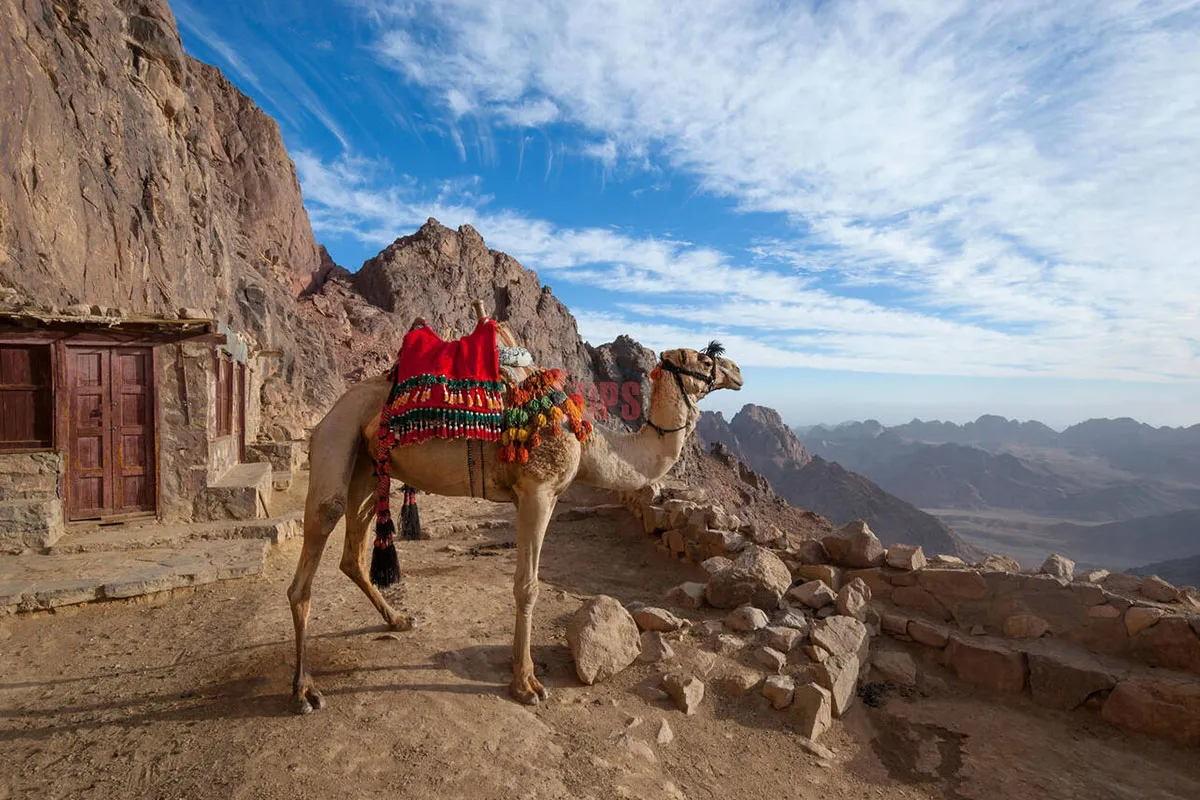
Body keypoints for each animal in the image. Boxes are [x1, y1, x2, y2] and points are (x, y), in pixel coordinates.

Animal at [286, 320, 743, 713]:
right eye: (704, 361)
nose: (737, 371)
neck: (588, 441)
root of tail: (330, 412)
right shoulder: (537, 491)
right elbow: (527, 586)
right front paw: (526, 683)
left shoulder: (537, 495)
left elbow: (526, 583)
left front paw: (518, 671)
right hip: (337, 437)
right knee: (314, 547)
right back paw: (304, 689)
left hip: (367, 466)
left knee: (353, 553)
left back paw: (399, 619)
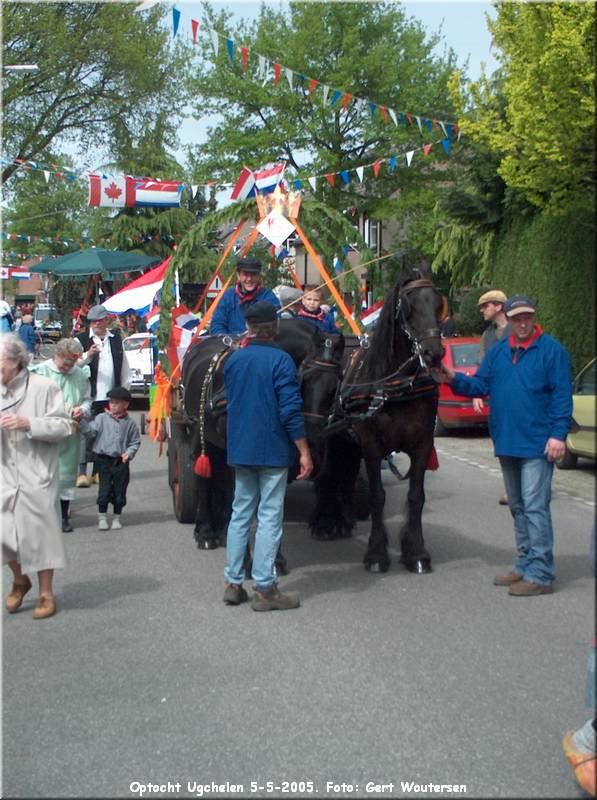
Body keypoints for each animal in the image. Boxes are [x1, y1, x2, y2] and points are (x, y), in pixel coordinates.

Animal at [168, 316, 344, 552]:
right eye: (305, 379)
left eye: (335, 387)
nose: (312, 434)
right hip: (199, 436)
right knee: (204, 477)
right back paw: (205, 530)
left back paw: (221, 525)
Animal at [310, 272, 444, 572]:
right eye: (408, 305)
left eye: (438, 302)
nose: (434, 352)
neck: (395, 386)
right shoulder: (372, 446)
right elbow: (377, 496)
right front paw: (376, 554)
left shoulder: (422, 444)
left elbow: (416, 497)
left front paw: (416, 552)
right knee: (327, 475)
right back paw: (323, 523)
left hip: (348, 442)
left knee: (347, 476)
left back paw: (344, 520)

==

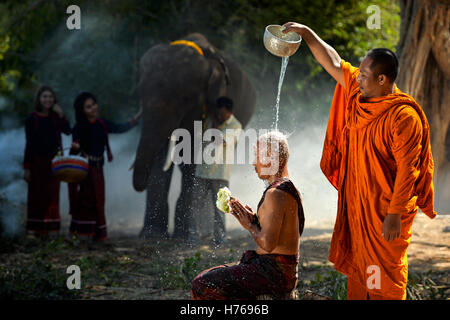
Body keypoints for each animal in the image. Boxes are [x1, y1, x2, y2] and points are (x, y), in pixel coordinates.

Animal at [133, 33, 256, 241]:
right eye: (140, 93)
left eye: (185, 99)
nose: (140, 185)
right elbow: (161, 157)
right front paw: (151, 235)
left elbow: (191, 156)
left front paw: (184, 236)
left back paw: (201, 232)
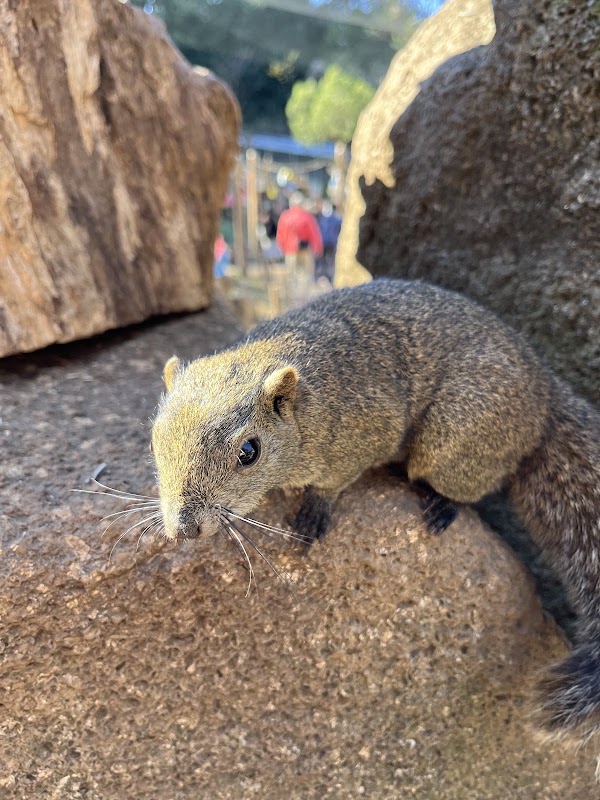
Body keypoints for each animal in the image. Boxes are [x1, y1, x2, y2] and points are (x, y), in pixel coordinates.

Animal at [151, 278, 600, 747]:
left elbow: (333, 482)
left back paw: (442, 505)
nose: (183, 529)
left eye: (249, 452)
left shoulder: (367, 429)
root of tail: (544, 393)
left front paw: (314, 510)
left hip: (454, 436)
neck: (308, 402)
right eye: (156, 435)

• **Assignment**
Skipping the pictures, print the lines in the listing above exactly as written, starting at the line with "nose: (140, 185)" and ending at the line with "right eye: (156, 435)", both included.

• **Result for this exercise**
nose: (140, 185)
right elbow: (161, 157)
right front paw: (151, 235)
left elbow: (191, 156)
left front paw: (184, 236)
left back paw: (201, 232)
Body keypoints for each animal in the image. Boxes are [x1, y1, x2, y2] and points are (x, y), in pixel coordinates.

Animal at [151, 278, 600, 747]:
left elbow: (333, 482)
left back paw: (442, 505)
nose: (183, 529)
left eye: (249, 452)
left shoulder: (367, 429)
root of tail: (544, 393)
left front paw: (314, 510)
left hip: (454, 436)
neck: (308, 402)
right eye: (156, 435)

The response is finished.